IBM Research celebrates 30 years in Almaden, CA
Thirty years ago this week, IBM Research set up a lab on the rolling hills of Santa Teresa County Park in South San Jose, California. The exciting science news that year? Our colleagues Gerd Binning and Heinrich Rohrer, in Zurich, had just earned the Nobel Prize for their scanning tunneling microscope – a version of which Almaden’s own Don Eigler would use to move individual atoms to spell I-B-M (a nanotechnology first). Fast-forward to today, and we’re still accomplishing “firsts” like the first brain-inspired computer chip, endlessly recyclable plastics, as well as polymers that can fight off antibiotic-resistant bugs, just to name a few!
I graduated from Stanford University in 1994 with a PhD in electrical engineering. And while some of my friends joined start-ups, I joined IBM Research, not at IBM’s new lab just down the road, but at the Thomas J. Watson Research Center in Yorktown Heights, New York, to work on novel silicon devices. It took almost 20 years to make my way back to the Bay Area, where I’m the Almaden lab’s director.
My college friends would often joke with me about why I stayed with one employer, but I enjoy pointing out to them that if they looked closely at my career, path they would see that my job had changed quite frequently during my 21 years at IBM. I knew I wanted to go into research, but the decision to join IBM became clear when I learned how open the company was to letting me continue to dabble in academia. So, while researching silicon devices, I also taught semiconductor device physics as an adjunct professor at Columbia University.
I’ve been able to do things at IBM that I would never had the opportunity to do at another company.
It’s this culture of innovation and experimentation that distinguishes IBM. Our patent leadership and record of scientific breakthroughs continues to grow because of our multi-disciplinary approach to research. We pursue research that spans moving atoms to help build new storage materials, all the way up to high-level analytics and industrial solutions. We encourage people to ‘color outside the lines’ by putting researchers who have PhDs in genomics or chemistry, or have deep domain knowledge in areas such as finance, together with experts who understand math and machine learning and data mining.
This melting pot of bright minds continues to explore essential and pressing topics that are not only relevant to Silicon Valley, but also carry global impact. Most recently, we have made new discoveries to make cheaper, biodegradable plastics from plants; made advances in big data analytics that can accelerate finding the cause of dangerous foodborne illness outbreaks, and make our global food supply chain safer; and continued efforts to build a brain-inspired supercomputing platform that can understand complex cognitive tasks such as pattern recognition and integrated sensory processing far more efficiently than conventional chips.

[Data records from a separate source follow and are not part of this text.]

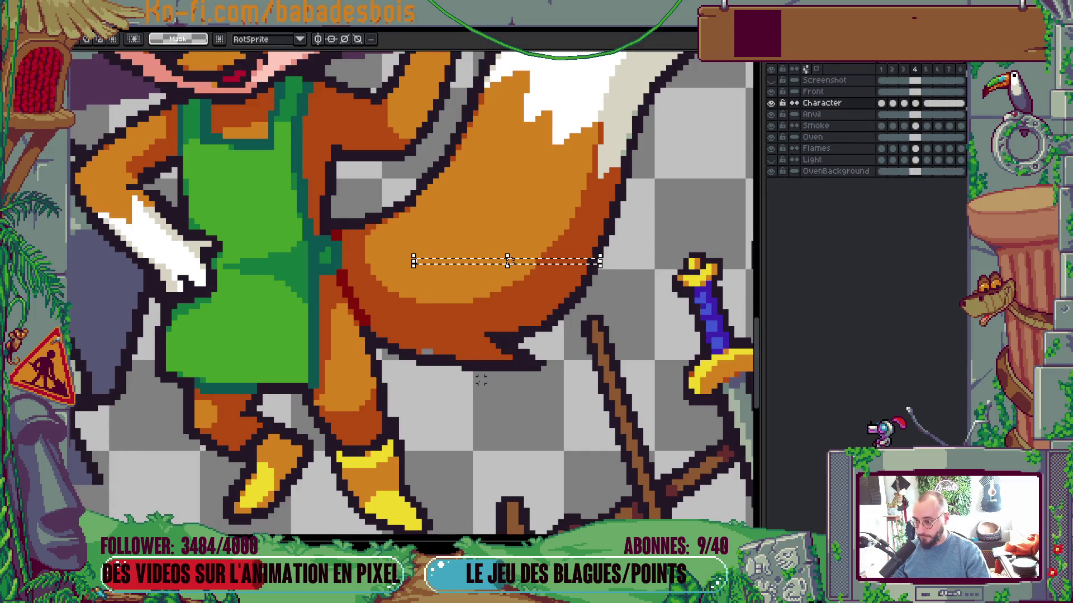
key("Return")
scroll(481, 358, "up", 2)
key("b")
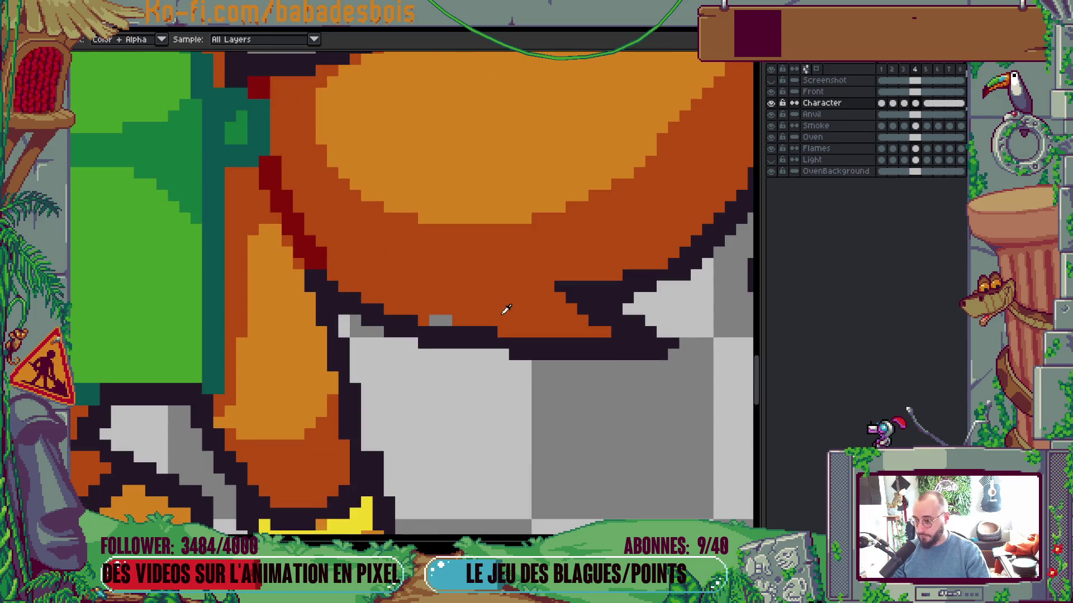
scroll(457, 315, "down", 5)
scroll(536, 294, "up", 2)
key("Return")
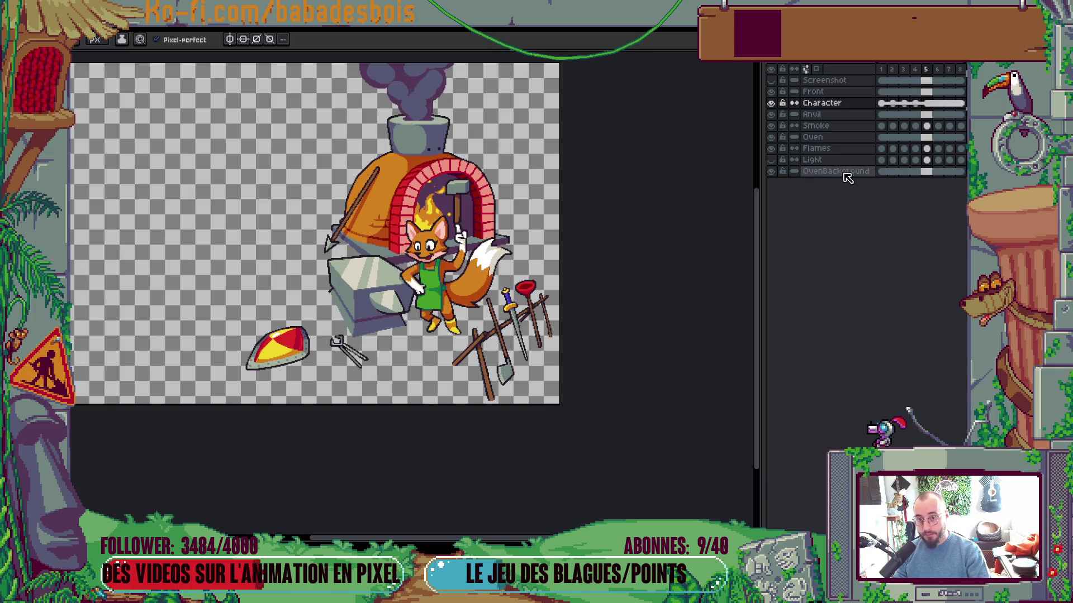
Unlink frame 5's Character cel and move to frame 5
right_click(929, 105)
left_click(901, 143)
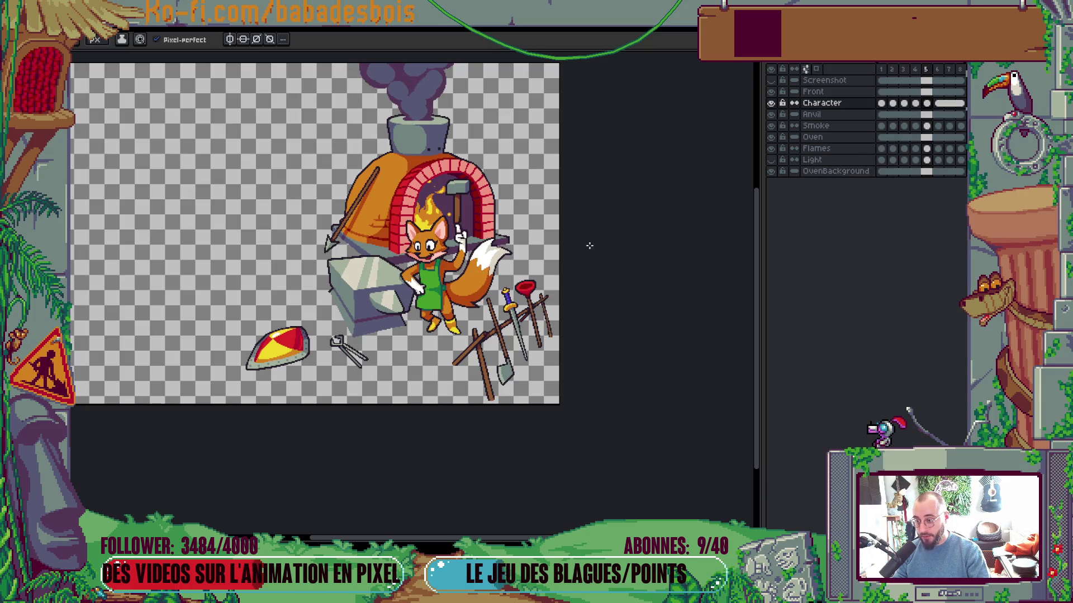
scroll(484, 277, "up", 1)
key("Right")
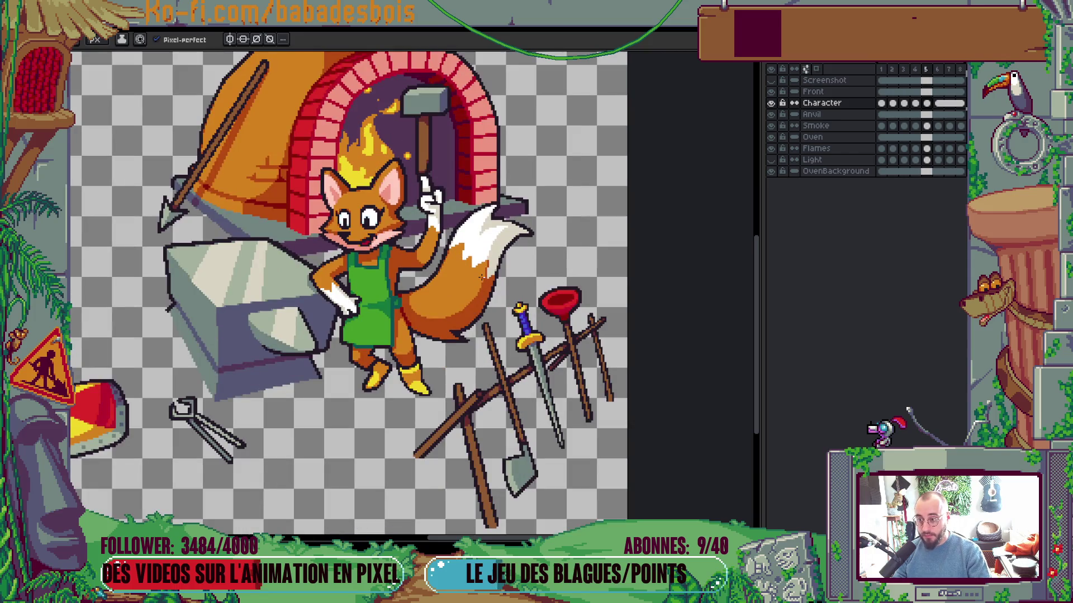
Select the fox's tail tip in three marquee areas and apply the reshaped tip
scroll(478, 271, "up", 1)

Under each of these efforts lies a common challenge that has guided the lab’s work from its inception: data.
Even back in the 1950s, when we were doing industrial research in San Jose, IBM was making breakthroughs, like the invention of RAMAC, the hard disk drive. Today, every big business and cloud company use that technology to store their data. Later, the challenge became how to organize and manage this data, which inspired the relational database in 1970. It could store structured data at larger scales, and today is still the backbone for most routine data transactions such as banking, travel reservations, and online shopping.
In the 1990s it was about keeping data secure, which led to the development of new encryption methods for media content used in memory cards, and Blu-ray discs, and which we’re using today to research how to make blockchain secure for business. In the last decade, the challenge has been unstructured data and how to get data from different sources, combine it on the fly, curate and reason on it.
Our work on a brain-inspired chip called TrueNorth reflects the changing nature of how we need to think about doing computing in a new world of data. We’re now flooded with images and other sensory data and need systems to process this data more in-line with how the brain processes it. Today, important players such as Lawrence Livermore National Lab, U.S. Army, U.S. Air Force and Samsung, are experimenting with the TrueNorth chip.
As we look to the next 30 years, I am most excited about seeing how we can build an end-to-end architecture for cognitive computing. In addition to our brain-inspired chip we want to develop software that will run on the architecture, and train systems that can move forward faster in different domains no matter what the data sources are.
This all ladders up to support our goal to augment human capabilities. Can we find things that a cognitive system could do at bigger and better scales to assist a human who can’t? We’ve started down this path with radiology by training a Medical Sieve system to understand and reason about thousands of medical images to augment radiologist professionals. We also developed a technology that can help researchers examine disparate data sources within a given domain, such as pharmaceuticals, to find patterns and insights that could lead to interesting new discoveries. In the field of genomics where data is becoming more readily available, we’re beginning to explore how we might exploit this data to do metagenomics to help characterize microbiomes for food safety.
As we mark this milestone, we’re already sowing the seeds of new inventions and breakthroughs that will take our researchers’ career paths in lots of new and undefined directions, but that promise to transform industries and society as well as seal IBM’s legacy as an innovation company. That, you can count on.